Task statement: Search the entries for the word "fonctionnement" and pull out each line that has it.

______

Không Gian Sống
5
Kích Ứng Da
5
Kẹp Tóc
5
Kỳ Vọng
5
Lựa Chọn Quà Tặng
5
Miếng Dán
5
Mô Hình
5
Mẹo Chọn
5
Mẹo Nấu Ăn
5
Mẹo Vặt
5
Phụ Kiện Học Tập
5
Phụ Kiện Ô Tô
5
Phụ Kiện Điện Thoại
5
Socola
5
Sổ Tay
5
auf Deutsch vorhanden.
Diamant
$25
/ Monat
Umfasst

______

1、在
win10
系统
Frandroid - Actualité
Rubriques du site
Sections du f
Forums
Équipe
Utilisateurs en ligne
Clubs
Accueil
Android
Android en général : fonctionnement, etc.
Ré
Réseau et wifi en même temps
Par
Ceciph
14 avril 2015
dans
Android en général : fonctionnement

______

Solution for this problem:
Android en général : fonctionnement, etc.
Android en général : fonctionnement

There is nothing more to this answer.